The classroom turned eerily silent.

A shadow cast over Maeve in the dining hall, and a smooth voice spoke, “I didn’t know.”

She lowered her book and looked up at Malachite, who she had managed to avoid talking to or looking at for over two weeks. She looked back to her book. He had given her well deserved space.

“How?” Scoffed Maeve. “It’s all anyone at school acquaints me with. It’s what they love to gossip about when I walk by as if I can’t bloody hear them.”

Mal’s voice remained cool, in opposition to her’s. “You know I pay no attention to gossip, Maeve.”

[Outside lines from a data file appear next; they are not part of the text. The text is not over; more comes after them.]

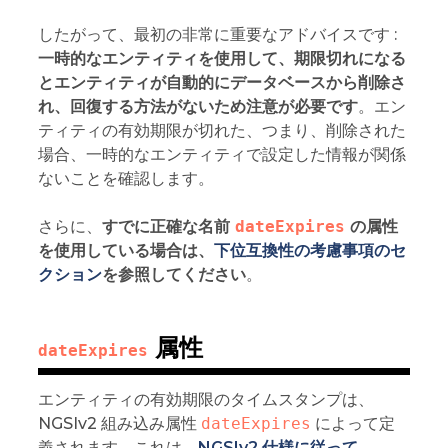
したがって、最初の非常に重要なアドバイスです :
一時的なエンティティを使用して、期限切れになる
とエンティティが自動的にデータベースから削除さ
れ、回復する方法がないため注意が必要です
。エン
ティティの有効期限が切れた、つまり、削除された
場合、一時的なエンティティで設定した情報が関係
ないことを確認します。
さらに、
すでに正確な名前
dateExpires
の属性
を使用している場合は、
下位互換性の考慮事項のセ
クション
を参照してください
。
属性
dateExpires
エンティティの有効期限のタイムスタンプは、
NGSIv2 組み込み属性
dateExpires
によって定
義されます。これは、
NGSIv2 仕様に従って
、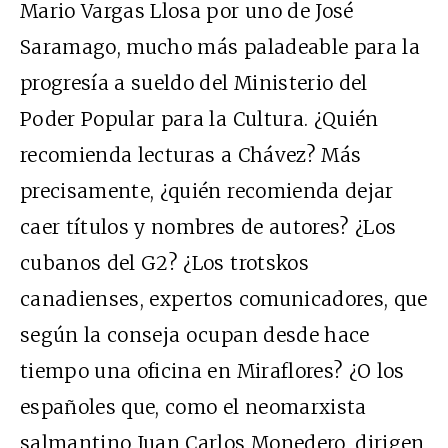
Mario Vargas Llosa por uno de José
Saramago, mucho más paladeable para la
progresía a sueldo del Ministerio del
Poder Popular para la Cultura. ¿Quién
recomienda lecturas a Chávez? Más
precisamente, ¿quién recomienda dejar
caer títulos y nombres de autores? ¿Los
cubanos del G2? ¿Los trotskos
canadienses, expertos comunicadores, que
según la conseja ocupan desde hace
tiempo una oficina en Miraflores? ¿O los
españoles que, como el neomarxista
salmantino Juan Carlos Monedero, dirigen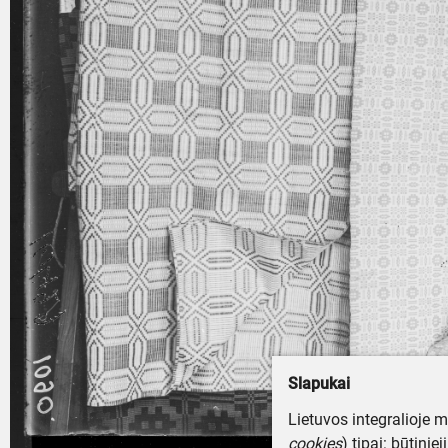
Slapukai
Lietuvos integralioje 
cookies
) tipai: būtinie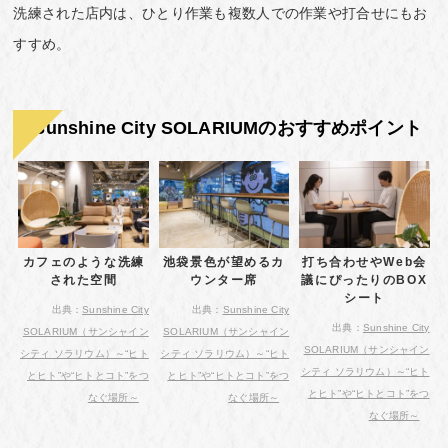
洗練された店内は、ひとり作業も複数人での作業や打合せにもお
すすめ。
Sunshine City SOLARIUMのおすすめポイント
カフェのような洗練
池袋景色が望めるカ
打ち合わせやWeb会
された空間
ウンター席
議にぴったりのBOX
シート
出典：
Sunshine City
出典：
Sunshine City
出典：
Sunshine City
SOLARIUM（サンシャイン
SOLARIUM（サンシャイン
SOLARIUM（サンシャイン
シティ ソラリウム）～“ヒト
シティ ソラリウム）～“ヒト
シティ ソラリウム）～“ヒト
とヒト”や“ヒトとコト”をつ
とヒト”や“ヒトとコト”をつ
とヒト”や“ヒトとコト”をつ
なぐ場所～
なぐ場所～
なぐ場所～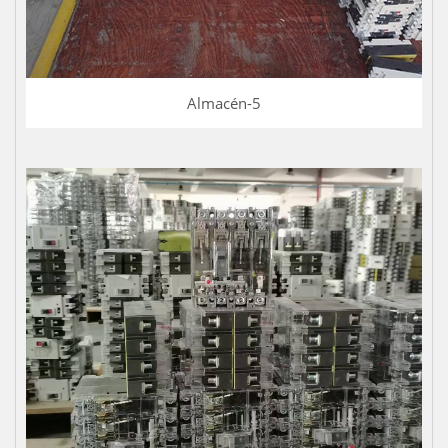
Almacén-5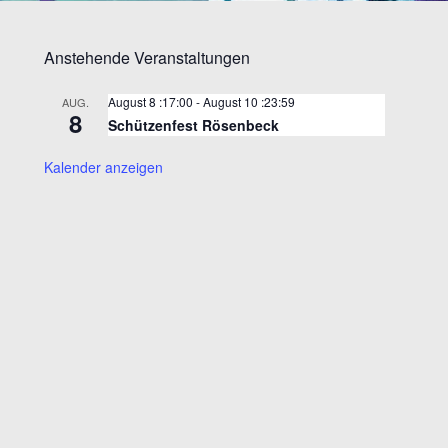
Anstehende Veranstaltungen
August 8 :17:00
-
August 10 :23:59
AUG.
8
Schützenfest Rösenbeck
Kalender anzeigen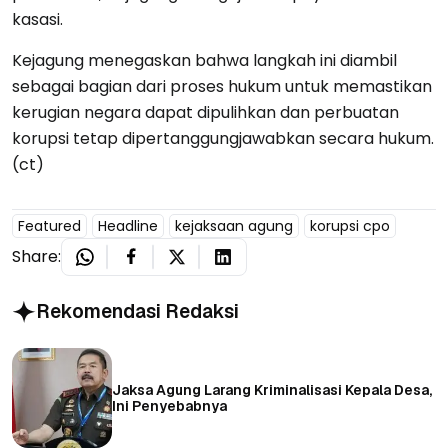
kasasi.
Kejagung menegaskan bahwa langkah ini diambil
sebagai bagian dari proses hukum untuk memastikan
kerugian negara dapat dipulihkan dan perbuatan
korupsi tetap dipertanggungjawabkan secara hukum.
(ct)
Featured
Headline
kejaksaan agung
korupsi cpo
Share:
Rekomendasi Redaksi
Jaksa Agung Larang Kriminalisasi Kepala Desa,
Ini Penyebabnya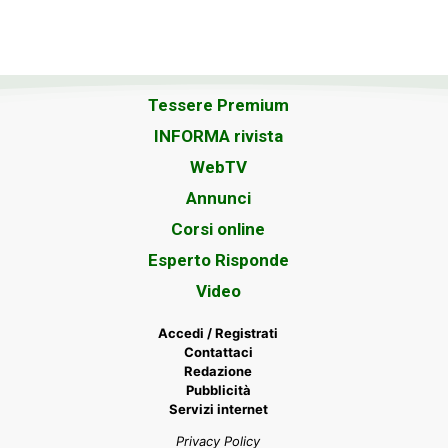
Tessere Premium
INFORMA rivista
WebTV
Annunci
Corsi online
Esperto Risponde
Video
Accedi / Registrati
Contattaci
Redazione
Pubblicità
Servizi internet
Privacy Policy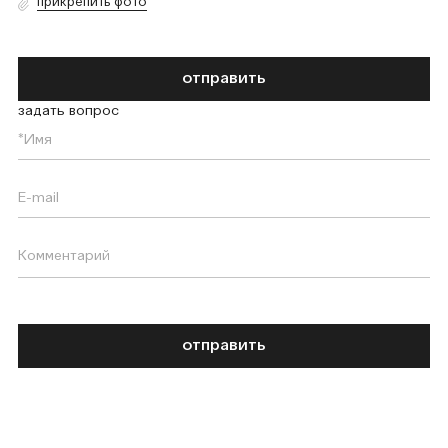
прикрепить фото
отправить
задать вопрос
отправить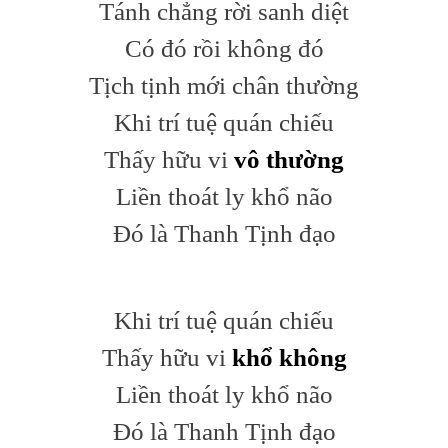
Tánh chẳng rời sanh diệt
Có đó rồi không đó
Tịch tịnh mới chân thường
Khi trí tuệ quán chiếu
Thấy hữu vi
vô thường
Liền thoát ly khổ não
Đó là Thanh Tịnh đạo
Khi trí tuệ quán chiếu
Thấy hữu vi
khổ không
Liền thoát ly khổ não
Đó là Thanh Tịnh đạo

The use of her first name didn’t go unnoticed. Maeve was somehow infuriated more by his calm demeanor.

Her book vanished from sight as Malachite whisked it away, seating himself in front of her. She refused to meet his gaze and stared out over the lake instead.

“You had to have known I would find that out eventually.”

Maeve’s head snapped towards him, opening her mouth briefly to snap at him, but resigned, calming herself first.

“I don’t want to see it,” said Maeve cooly.

Mal’s face screwed, looking at her almost dumbly. Maeve sighed, looking at the mahogany table as she spoke.

“You pushed past a barrier that night. A barrier even I don’t go past. Antony’s death. . . The sight of him like that. . . I can’t have it always creeping into my thoughts. I can’t have it keep me up at night, I can’t have it destroy my studies and…”

“You blocked an entire set of memories somehow?”

She nodded.

“How?” Mal shot impatiently. She shot him a look back.

“Rowan did it for me.”

“Of course.” Mal pushed back into his chair with a sour look on his face.

“I couldn’t do it myself. I invented the damn spell myself, it’s just one can’t perform it on oneself. He said that if I promised to spend the summer working that silly job at the Double O, he would make it so I controlled if I saw those memories. The other night when you saw that memory, it came flooding back to me like the first time.”

“I broke past a charm Rowan himself put on you,” said Mal, poorly attempting to hide a wicked smile.

“Yes, by all means, make it about you,” said Maeve.

His eyes shot to hers, but she had a smile tugging at her lips.

“Impressive as it is,” she continued. “I don’t care to see it.”

Mal looked her over and pursed his lips. “You are running from something, that’s unlike you.” He spoke lazily, pulling out a piece of parchment and a quill. “I am here to push you, not to care what memories hurt or haunt you. Face it head on or it will be your downfall I should think.”

She opened her mouth to argue, but Mal was quicker.

“And don’t say you aren’t ready.”

Maeve snapped her jaw tightly shut.

Maeve met Mal in the Dueling Hall later that evening. He was pressing her, much more so than he had been doing. His methods of triumph were becoming more and more uncalculated, which kept Maeve on her toes.